Na pesquisa realizada pelas autoras Dodge, Janine e Carneiro, Maria Ângela, no livro “A descoberta do brincar”, foi possível constatar o quanto as crianças estão cada vez mais inertes, envolvidas com o estímulo da televisão e de videogames. Além disso, as próprias crianças tiveram oportunidade de relatar o quanto o brincar é primordial para elas e seus responsáveis não compreendem essa necessidade. Sendo que alguns adultos podem agir dessa forma por estarem focados, principalmente, nos seus trabalhos e obrigações.
Por mais que as causas dessa questão possam ser inúmeras, é possível promovermos mudanças. Ao questionarmos nossas ações com as crianças já criamos uma onda pela transformação das nossas relações com nossos filhos, sobrinhos, alunos, etc.
A tomada de atitude, dando oportunidade ao livre brincar e também auxiliar a criança na valorização desse momento, fará com que no futuro possamos ter relações mais saudáveis em nossa sociedade.

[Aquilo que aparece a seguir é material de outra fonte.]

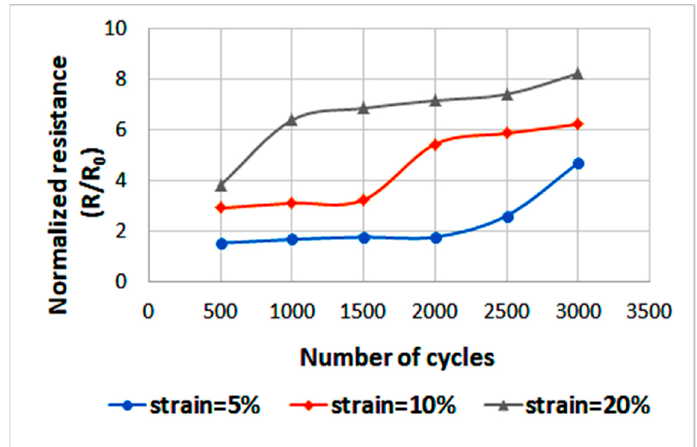
Figure 16. Normalized resistance (R/R 0 ) for the optimal horseshoe pattern as it is cycled up to 3000 cycles at strains of 5, 10, and 20%.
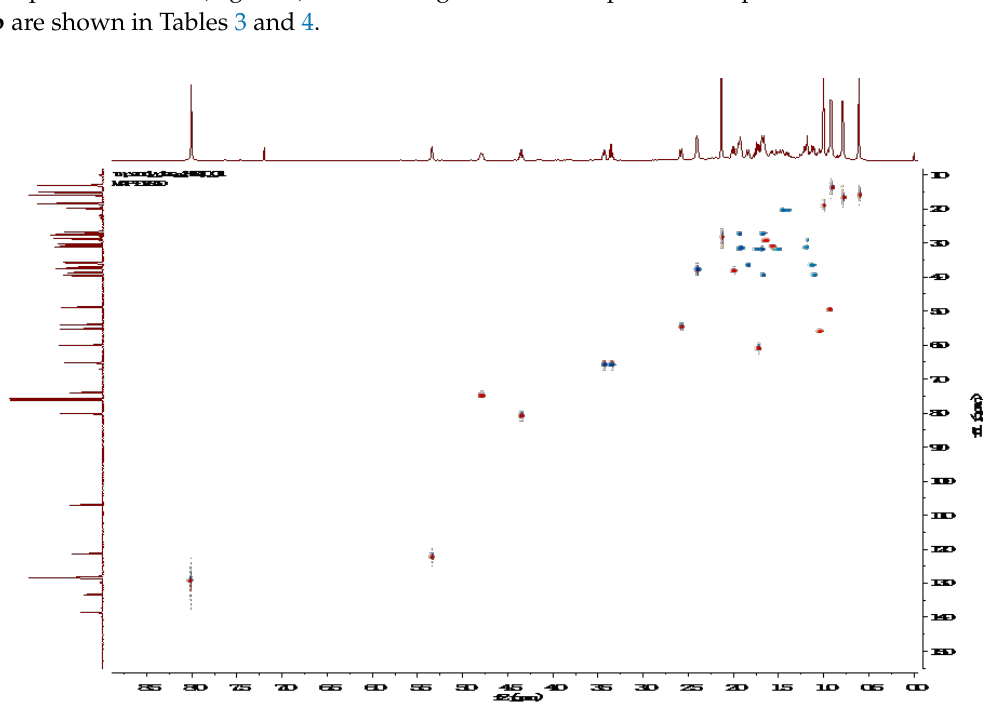
Table 3. Selected 1 H-NMR signals of the 8a – c and 10a – b in ppm.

Cada um de nós é responsável por plantar a semente do brincar, para assim despertamos a humanidade do efeito inconsciente que hipervaloriza a qualidade de um currículo precoce e atividades extras, em detrimento a todas as relações. Afinal, o poder do brincar transcende qualquer barreira e só tem a agregar no desenvolvimento infantil.